Avec près de 900 établissements convertis à SOL ! depuis 2016, et le soutien de nombreuses personnalités, on pourrait dire que l’activité de l’association serait en plein boum… Pourtant, faute de fonds nécessaires, l’association a dû provisoirement cesser son activité quotidienne. Elle se désole sur son site internet de ne pas recevoir suffisamment de soutien et de moyens financiers de la part du Ministère de l’Education Nationale et du Ministère de la Culture : « Les ministères de l’Education Nationale et de la Culture tentent d’étouffer l’association SILENCE, ON LIT ! et par des directives récentes dans lesquelles ils écartent systématiquement l’association préférent risquer de rendre inefficace cette opération de bien public. » Le Ministère de l’E.N. a en effet proposé le 3 octobre 2018 la mise en place de quarts d’heure lecture très similaires à ceux que proposent l’association SOL! mais sans faire appel à cette dernière, lui préférant l’association « Lire et Faire Lire » pourtant moins influente dans ce domaine.

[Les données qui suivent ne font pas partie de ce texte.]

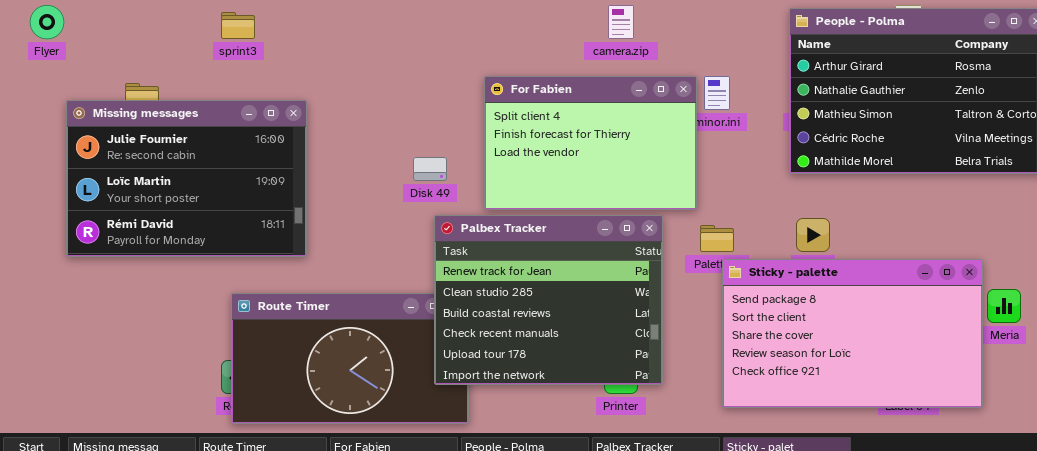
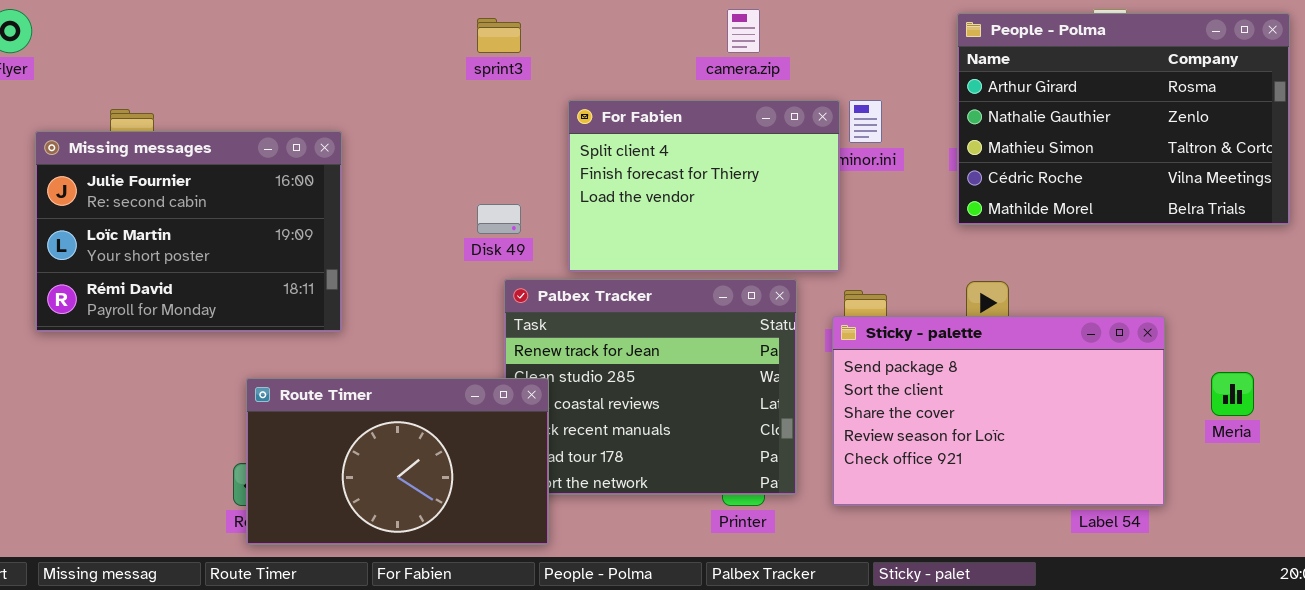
sprint3: [221,12,255,39] -> [477,18,521,53], moved
Sticky - palette: [722,259,983,408] -> [832,316,1165,506], moved
Route Timer: [231,293,469,424] -> [246,378,549,545], raised

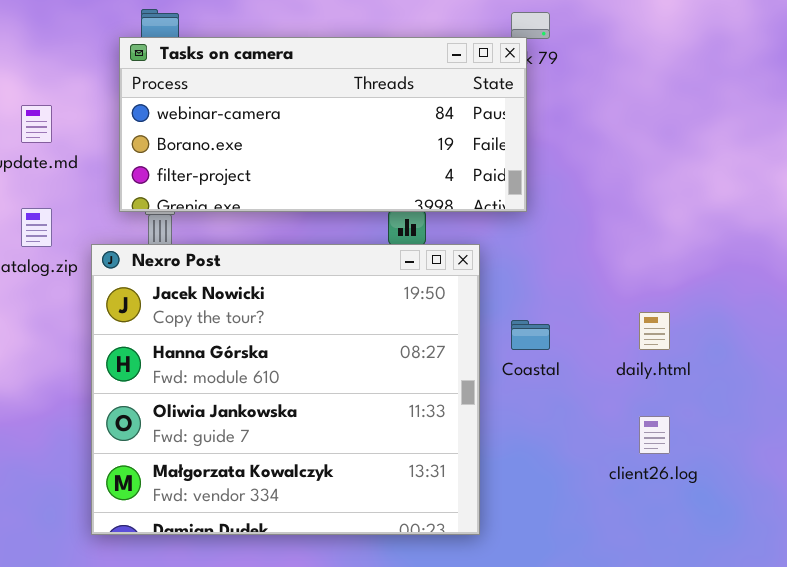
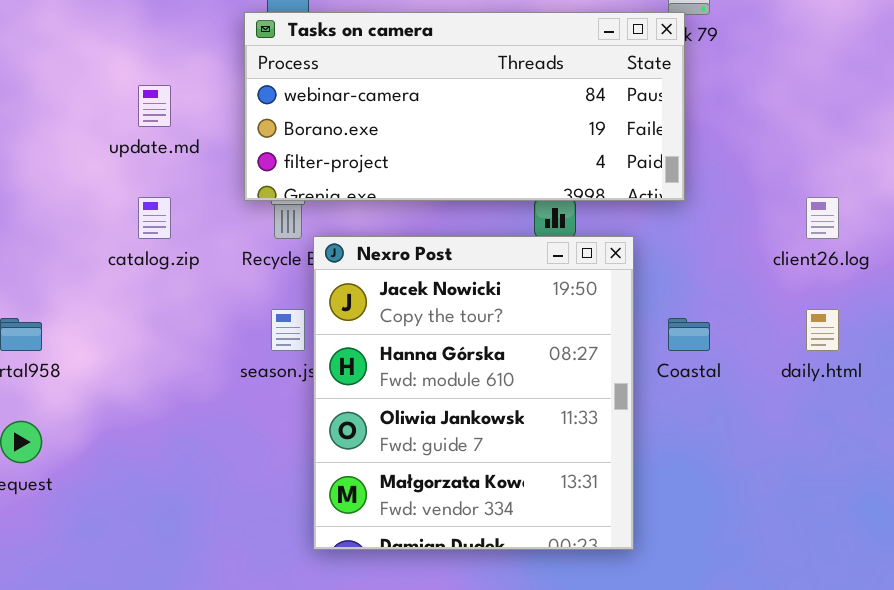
Nexro Post: [91,244,480,535] -> [313,236,634,550], resized
client26.log: [639,416,670,454] -> [806,197,839,239], moved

L’association regrette cette absence de partenariat couplé aux trop faibles moyens qui lui sont alloués. Elle est actuellement à la recherche de fondations, d’éditeurs, de mécènes pour palier cette pénurie. Elle appelle également aux dons charitables.

« Lire est un acte égoïste et altruiste. On se coupe du monde, tout en s’intéressant aux autres. Ce mouvement de va et vient est la raison d’être de la lecture » Bernard Pivot.